Data excerpts =
☆ ☆ ☆ ☆ ☆

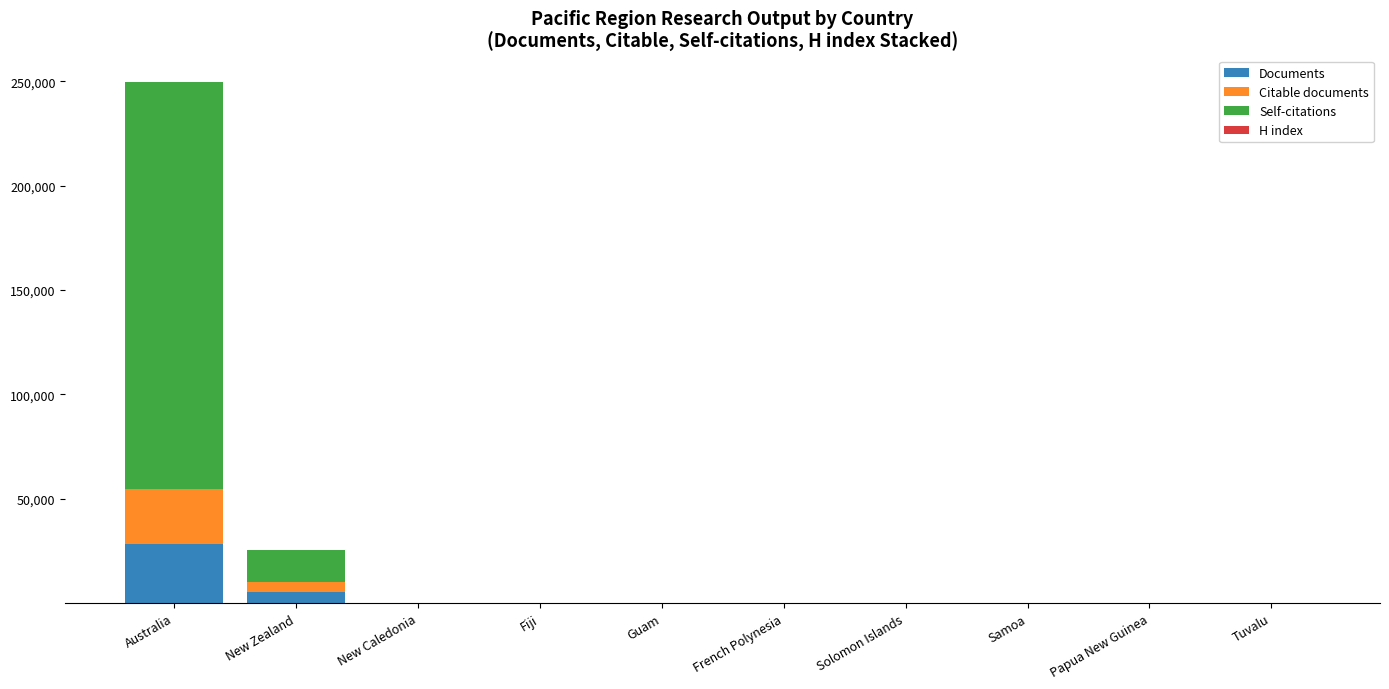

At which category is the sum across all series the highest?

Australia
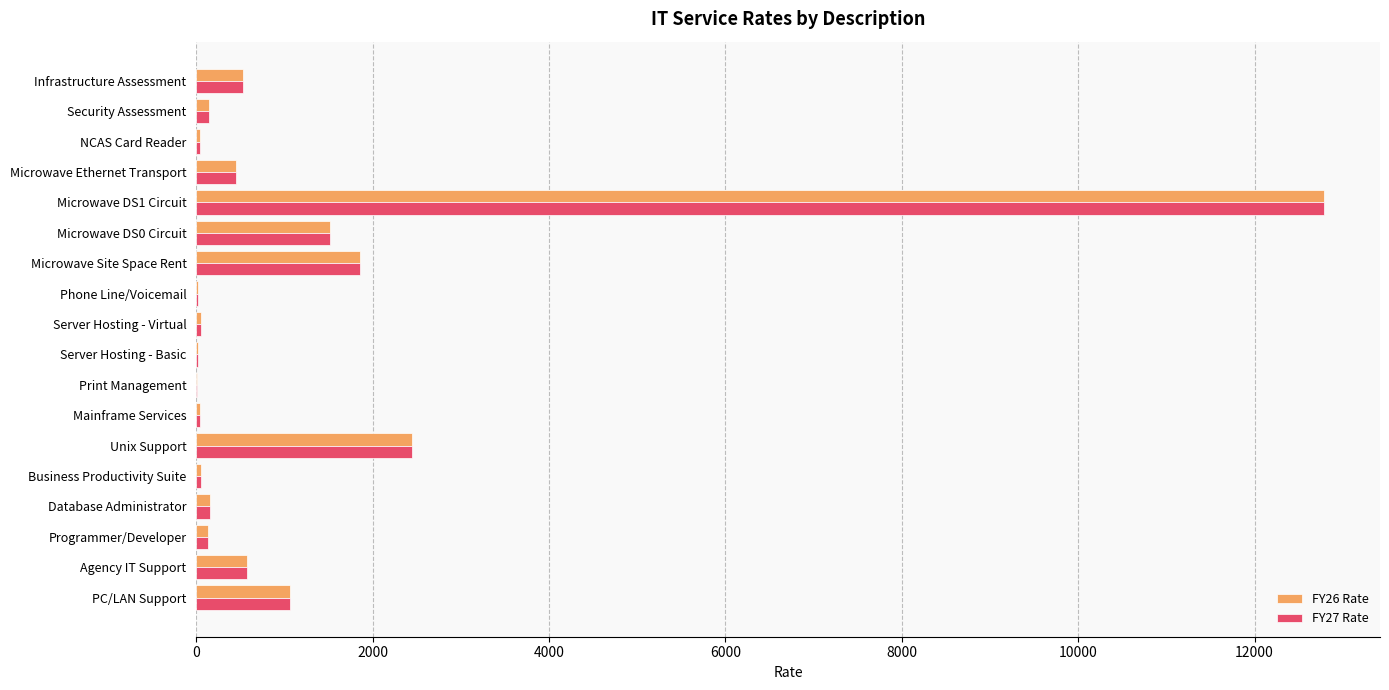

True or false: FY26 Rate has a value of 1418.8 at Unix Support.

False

☆ ☆ ☆ ☆ ☆

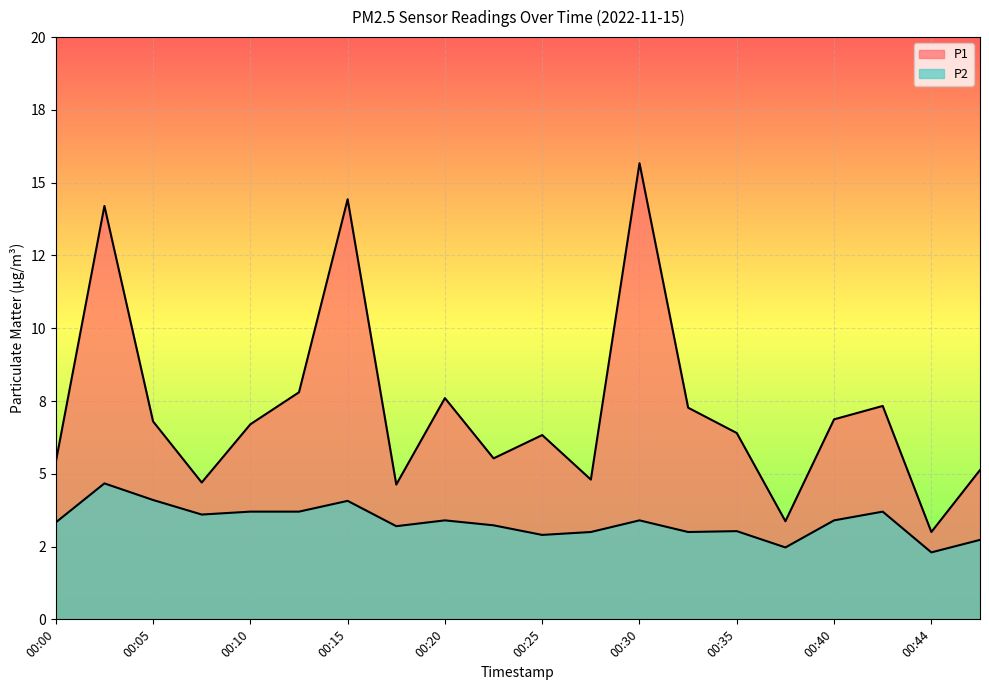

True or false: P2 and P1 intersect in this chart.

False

☆ ☆ ☆ ☆ ☆

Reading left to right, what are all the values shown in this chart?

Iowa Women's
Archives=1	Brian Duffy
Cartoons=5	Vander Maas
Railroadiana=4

☆ ☆ ☆ ☆ ☆

Exercise =
Reproduce the entries verbatim, beginning at the line that contains "At which category" and ending at the line that contains "True or false: FY26", with both of those lines included. Omit the pictures.

Solution =
At which category is the sum across all series the highest?

Australia

True or false: FY26 Rate has a value of 1418.8 at Unix Support.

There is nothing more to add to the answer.